There was no denying a fact. Same blue eyes, same square shoulders, almost the same height. They even had the same dark, dark brown hair but where Joe’s was glossy and full of life, Gregory’s was flat and matte. A tell-tale sign of the overzealous application of Just For Men.
‘For my sins,’ Gregory guffawed before slapping his son on the back so hard that Joe stumbled forward and rattled the umbrella stand with one of the weekendbags. Both were made of leather, one shiny, black and covered in debossed designer logos, the other one almost as dark brown and weathered as his dad.
‘Surely you don’t remember Joseph? You were tiny the last time the two of you met. But that’s a Brent man for you, we’ve always known how to make an impression on the ladies.’
‘Quite,’ I agreed. ‘So it’s Joseph Brent, not Joe Walsh.’
‘No one calls me Joseph except for Dad,’ Joe explained as his father began picking up everything within touching distance in the hallway. My dad was going to go spare when he saw his fingerprints all over his framed letter from JRR Tolkien. ‘Walsh is my mum’s name. I changed it when—’
‘When she fucked off to America and took him with her.’
From the way Joe closed his eyes and shook his head, I had to assume that wasn’t exactly how he would have put it. It made perfect sense for noted cad and bounder, Joe Walsh, to be the devil spawn of Gregory Brent but why hadn’t he told me yesterday?
‘Where is everyone?’ Gregory asked, picking up then putting down a photograph of my parents in the 1980s and striding past me down the hall and into the kitchen. ‘Isn’t this supposed to be a party? Pandora, my angel, what have you got there? It looks like a giant pile of shit.’
Joe and I hung back by the bottom of the stairs and, for the first time since we’d met, he seemed to be struggling to meet my eyes.
‘You’re Gregory Brent’s son,’ I said accusingly, crossing my arms and adding a silent ‘well, well, well’ to my sentence. ‘Isn’t that interesting?’
His reply was tight and tense. ‘No more interesting than you being Hugh and Pandora Taylor’s daughter. Whoever my dad is or isn’t has no bearing on who I am.’
‘Probably has a bit of bearing on what you do though, doesn’t it?’ I suggested with just the tiniest touch of smugness. ‘Or did you get your fancy creative director job by bravely soldiering on through the trenches of publishing, succeeding solely on your own merits and keeping your family connections quiet?’
‘You’re one to talk.’
When he looked up, I saw the beginnings of a smile playing on his lips and the sound of distant alarm bells rang in my ears.
‘Joseph! Get your arse in here and say hello to Pandy!’
‘Please excuse me,’ Joe replied. ‘I need to get my arse in there to say hello to Pandy. We’ll pick this up later.’
‘No, we won’t,’ I said, both hot and bothered. ‘And Mum hates being called Pandy so if you don’t want her to spit in your coffee, I’d think twice about saying it to her face if I were you.’

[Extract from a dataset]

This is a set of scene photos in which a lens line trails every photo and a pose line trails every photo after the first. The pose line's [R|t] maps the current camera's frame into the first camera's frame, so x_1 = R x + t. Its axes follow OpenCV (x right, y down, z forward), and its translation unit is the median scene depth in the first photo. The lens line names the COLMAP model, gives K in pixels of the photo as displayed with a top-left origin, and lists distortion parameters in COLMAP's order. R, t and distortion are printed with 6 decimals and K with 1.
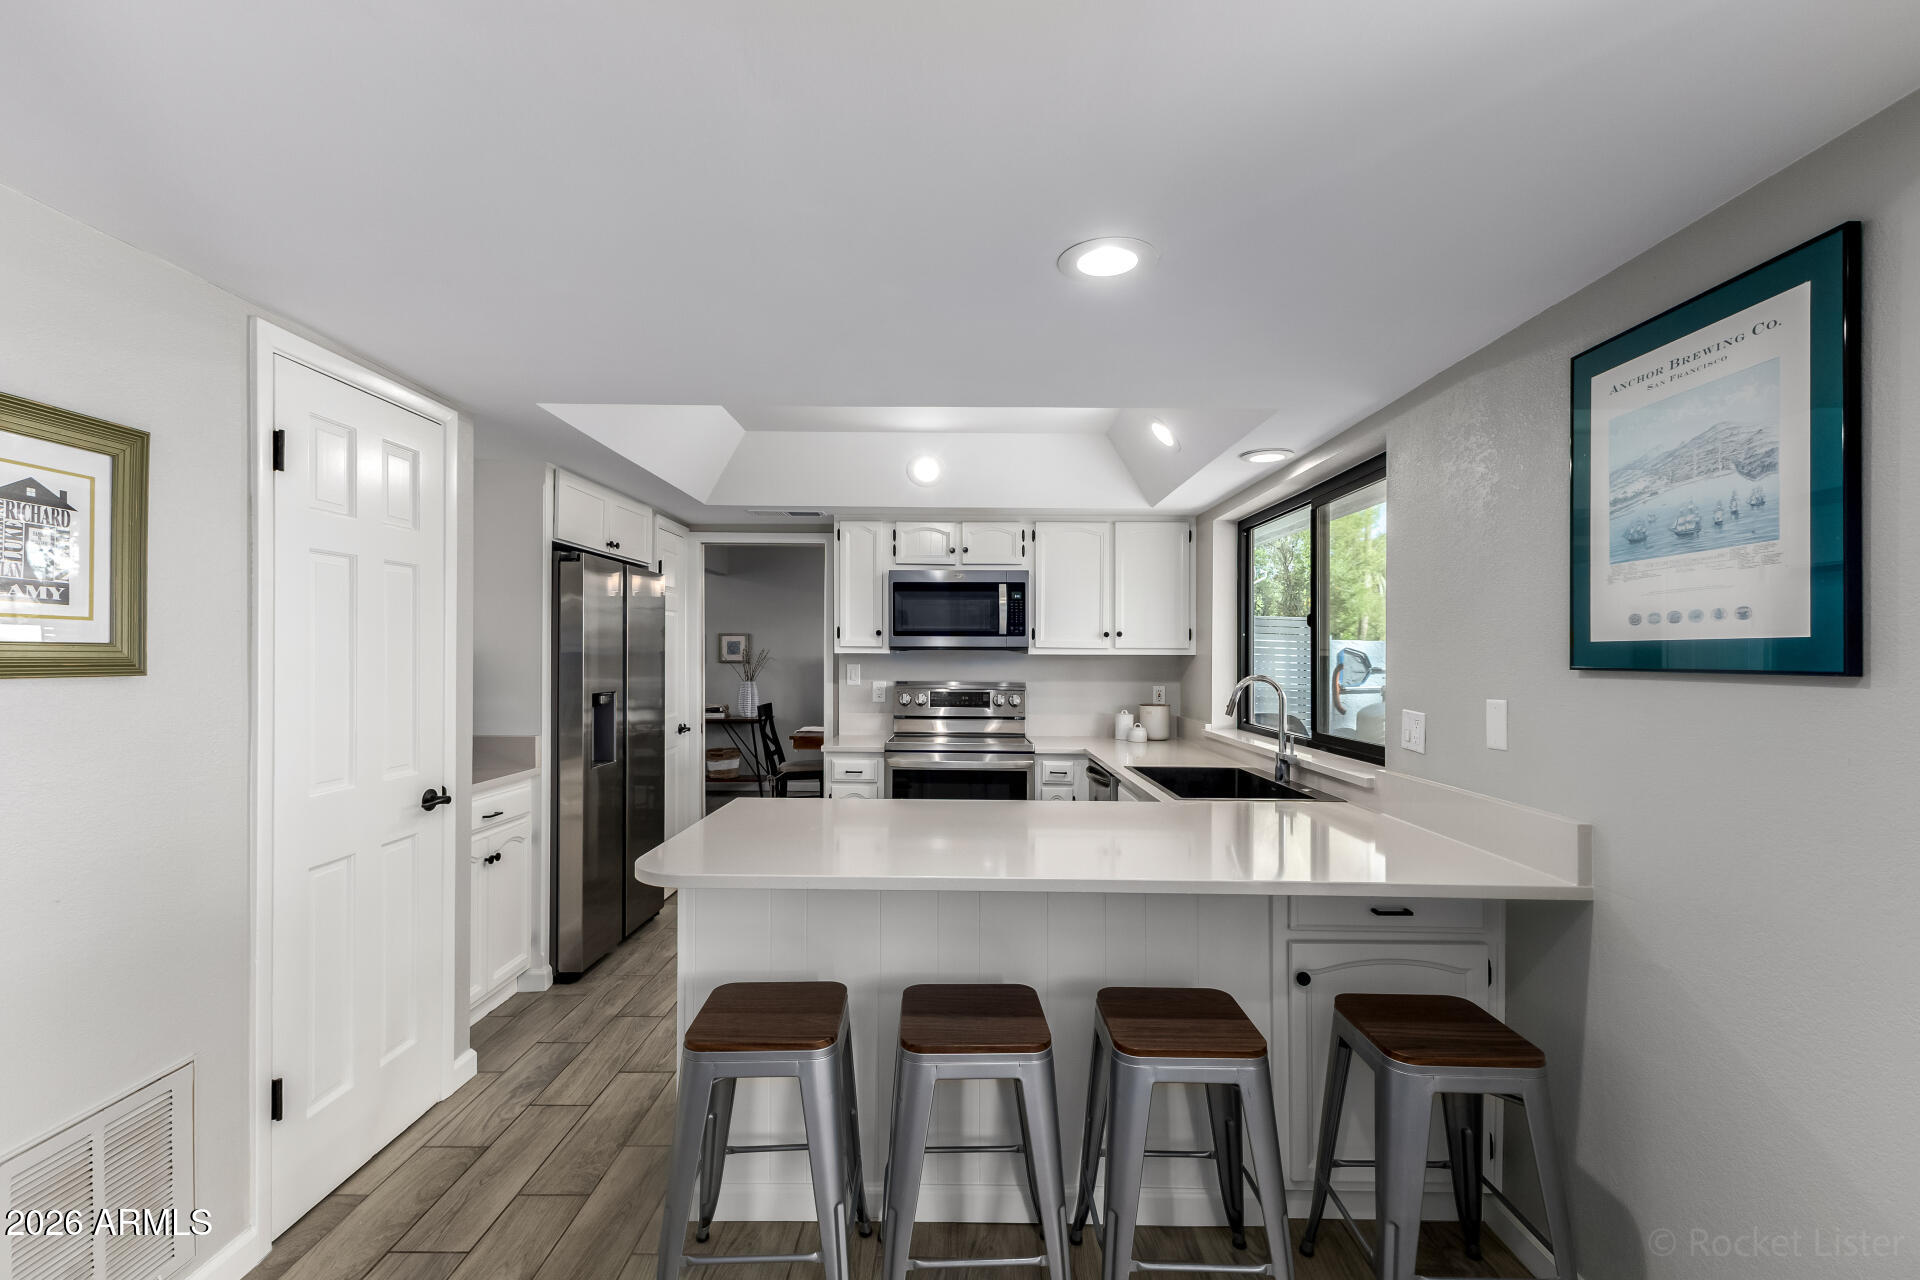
lens RADIAL K [[841.4, 0, 960.0], [0, 841.4, 640.0], [0, 0, 1]] dist [0.014572, 0.000288]
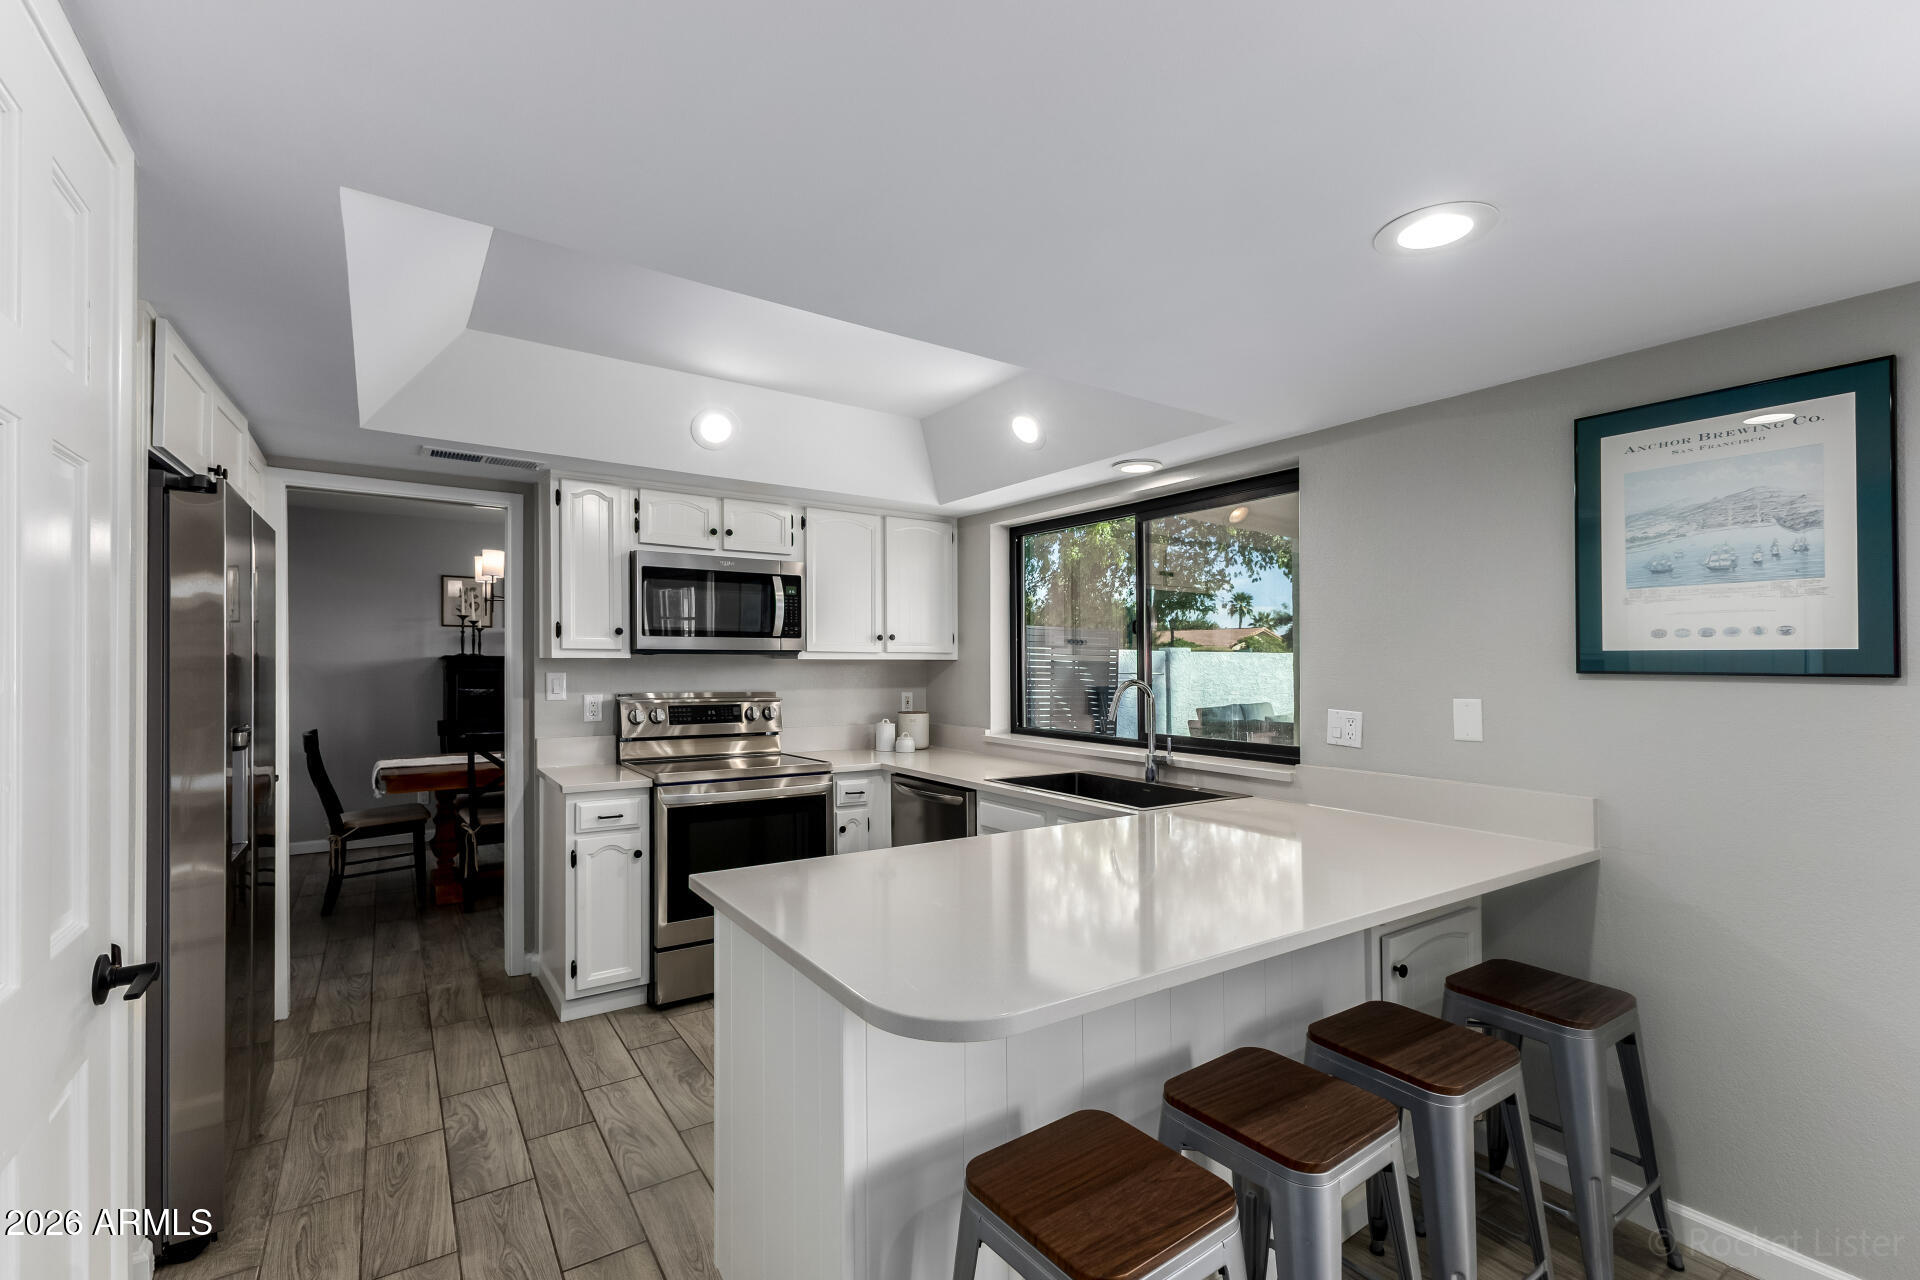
lens RADIAL K [[841.4, 0, 960.0], [0, 841.4, 640.0], [0, 0, 1]] dist [0.014572, 0.000288]
pose [[0.823679, 0.012619, 0.566915, -0.296471], [-0.010381, 0.999920, -0.007174, 0.002035], [-0.566961, 0.000024, 0.823745, 0.206426]]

He backed off down the hallway, his grin growing bigger by the second until he turned to disappear into the kitchen, leaving me pressed up against the wall, breathing heavily. Joe Walsh was in my house. Joe Walsh who definitely hadn’t appeared in one of my weird, restless night dreams, along with a desert island, a carton of Ben & Jerry’s and, for some reason, my Great-Aunt Maeve’s toby jug collection. I pressed a hand against my clammy forehead and stared up at the ceiling. It would take more than a tub of Ben & Jerry’s to cool me down now.